Hope that makes more sense now.
When compiled by a simple shader, I can't see any difference between the two ways. It's better to paste out the whole shader or send me it by frank.li@amd.com.
You should also retry it with the latest driver - Cat10.12. We had a bug for embedded indice just like "fIn[opp
Ok. Not today tho. Gonna try to cook this down a little - the shader is rather lengthy and doesnt setup the textures (texture that contains the "obst" values).
Thx for looking at it for now.
Ok I upgraded to 10.12 and bug is gone... shame on me, should 've done that earlier
I got another rather boring question about how to get my shader faster. I know that you get loads of those, so I would be fully satisfied with some plausible advice, nothing in-depth analysis.
My shader takes 5 textures as inputs (texture units 0-4) and renders into 5 textures via FBO (color attachments 0-4). I do flip those outputs to the inputs, which some call "ping pong shader" or so.
I noticed a significant speedup disabling GL_BLEND before running the shader.

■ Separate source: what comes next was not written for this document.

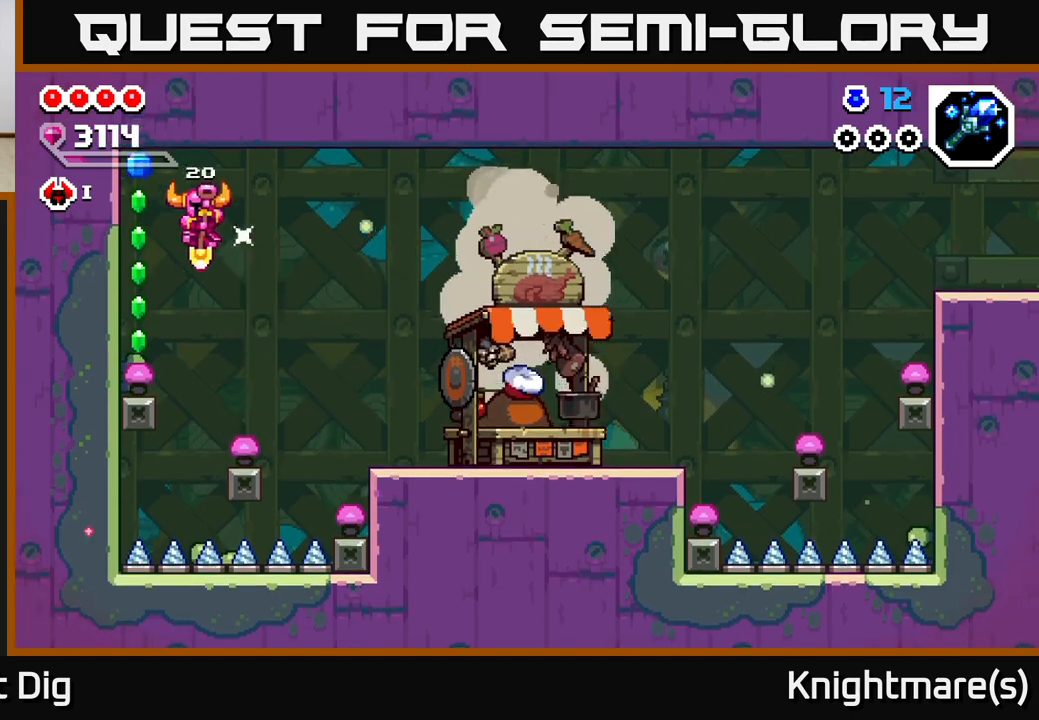
{"buttons": ["A"], "left_stick": "down-left", "right_stick": "center", "events": [[250, "left_stick", "down-left"]]}
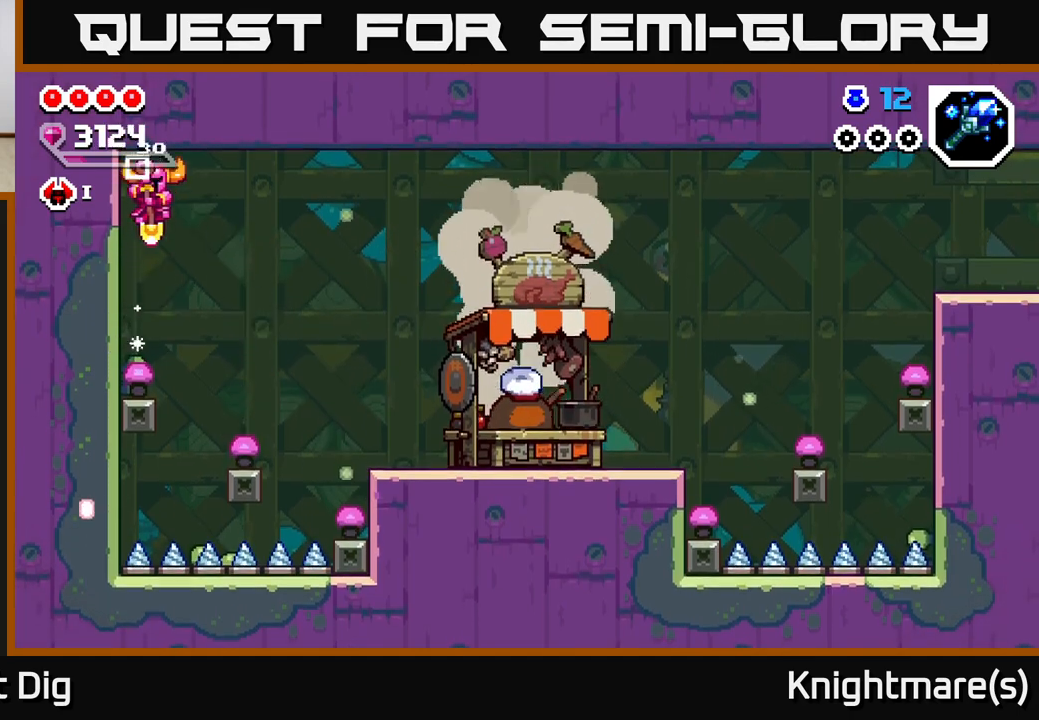
{"buttons": ["A"], "left_stick": "center", "right_stick": "center", "events": [[50, "left_stick", "right"], [400, "left_stick", "center"]]}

Makes sense to me, cause it may avoid some costy blend function for writing into the textures.
Are there any other switches that _may_ speed up reading from/writing to textures? GL_BLEND gave me 30% speedup, and looking for more I was disabling and enabling switches quite randomly Without success, tho.
Thx in advance,
fetti
I think it will be helpful that you could provide your sample code to us for investigation.